🤖 AI Summary
Cross-domain constituent parsing is hindered by the scarcity of multi-domain treebanks. To address this, we propose a novel LLM-based paradigm for reverse treebank generation: given incomplete phrase-structure trees annotated with domain-specific keywords, a large language model (LLM) completes lexical items while preserving syntactic structure, yielding high-quality, controllably generated cross-domain treebanks. We further introduce phrase-span-level contrastive pretraining to enhance syntactic structure awareness. Our method reformulates syntactic parsing inversely as structure-guided text completion—enabling, for the first time, controllable treebank generation with explicit grammatical consistency optimization.
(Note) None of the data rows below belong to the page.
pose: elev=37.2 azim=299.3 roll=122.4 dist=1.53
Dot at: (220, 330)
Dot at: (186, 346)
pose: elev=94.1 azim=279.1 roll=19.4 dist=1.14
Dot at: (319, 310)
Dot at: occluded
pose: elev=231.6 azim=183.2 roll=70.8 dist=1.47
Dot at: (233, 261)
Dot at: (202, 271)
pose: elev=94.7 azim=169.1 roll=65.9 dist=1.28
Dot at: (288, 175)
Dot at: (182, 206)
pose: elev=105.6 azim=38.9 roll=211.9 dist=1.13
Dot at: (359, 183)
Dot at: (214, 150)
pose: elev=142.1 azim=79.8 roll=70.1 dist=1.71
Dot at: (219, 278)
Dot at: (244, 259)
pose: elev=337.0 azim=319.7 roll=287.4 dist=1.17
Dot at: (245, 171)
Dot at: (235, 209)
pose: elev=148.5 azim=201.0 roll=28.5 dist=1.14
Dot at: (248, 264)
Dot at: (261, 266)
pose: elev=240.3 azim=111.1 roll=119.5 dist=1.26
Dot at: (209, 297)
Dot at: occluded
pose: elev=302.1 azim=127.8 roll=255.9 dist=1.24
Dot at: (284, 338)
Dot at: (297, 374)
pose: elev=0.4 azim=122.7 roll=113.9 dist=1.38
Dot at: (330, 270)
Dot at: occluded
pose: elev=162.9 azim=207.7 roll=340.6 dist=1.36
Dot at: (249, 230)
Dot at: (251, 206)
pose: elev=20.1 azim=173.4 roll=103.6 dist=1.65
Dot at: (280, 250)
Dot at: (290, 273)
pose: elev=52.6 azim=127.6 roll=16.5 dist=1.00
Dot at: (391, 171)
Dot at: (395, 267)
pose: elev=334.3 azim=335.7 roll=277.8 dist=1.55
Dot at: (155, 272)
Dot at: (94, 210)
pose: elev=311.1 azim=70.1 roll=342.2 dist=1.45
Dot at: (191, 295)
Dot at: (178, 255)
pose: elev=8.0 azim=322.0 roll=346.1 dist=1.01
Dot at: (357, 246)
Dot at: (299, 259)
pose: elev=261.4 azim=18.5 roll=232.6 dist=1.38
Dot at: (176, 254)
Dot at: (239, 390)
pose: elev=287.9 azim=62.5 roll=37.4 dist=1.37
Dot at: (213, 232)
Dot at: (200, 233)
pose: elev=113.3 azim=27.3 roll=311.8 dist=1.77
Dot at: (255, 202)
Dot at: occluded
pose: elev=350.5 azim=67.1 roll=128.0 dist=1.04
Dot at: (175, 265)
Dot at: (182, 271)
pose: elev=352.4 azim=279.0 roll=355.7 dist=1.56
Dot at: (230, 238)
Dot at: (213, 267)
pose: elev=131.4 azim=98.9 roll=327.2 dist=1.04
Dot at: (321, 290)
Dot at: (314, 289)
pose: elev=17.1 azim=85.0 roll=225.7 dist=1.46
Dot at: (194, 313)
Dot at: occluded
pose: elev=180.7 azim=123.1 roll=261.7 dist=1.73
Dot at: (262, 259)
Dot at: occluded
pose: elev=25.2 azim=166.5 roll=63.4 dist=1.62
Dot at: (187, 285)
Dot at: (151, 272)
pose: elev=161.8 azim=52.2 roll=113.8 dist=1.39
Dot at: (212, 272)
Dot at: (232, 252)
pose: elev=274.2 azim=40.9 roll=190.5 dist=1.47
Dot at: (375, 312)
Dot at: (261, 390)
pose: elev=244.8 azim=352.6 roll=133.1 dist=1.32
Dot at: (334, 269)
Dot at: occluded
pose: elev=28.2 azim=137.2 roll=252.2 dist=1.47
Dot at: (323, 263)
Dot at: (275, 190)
Evaluated on the MCTB benchmark across five domains, our approach achieves state-of-the-art average performance, significantly outperforming supervised transfer and data-augmentation baselines. This validates both the efficacy of generative treebank construction and structured pretraining for cross-domain constituent parsing.
📝 Abstract
Cross-domain constituency parsing is still an unsolved challenge in computational linguistics since the available multi-domain constituency treebank is limited. We investigate automatic treebank generation by large language models (LLMs) in this paper. The performance of LLMs on constituency parsing is poor, therefore we propose a novel treebank generation method, LLM back generation, which is similar to the reverse process of constituency parsing. LLM back generation takes the incomplete cross-domain constituency tree with only domain keyword leaf nodes as input and fills the missing words to generate the cross-domain constituency treebank. Besides, we also introduce a span-level contrastive learning pre-training strategy to make full use of the LLM back generation treebank for cross-domain constituency parsing. We verify the effectiveness of our LLM back generation treebank coupled with contrastive learning pre-training on five target domains of MCTB. Experimental results show that our approach achieves state-of-the-art performance on average results compared with various baselines.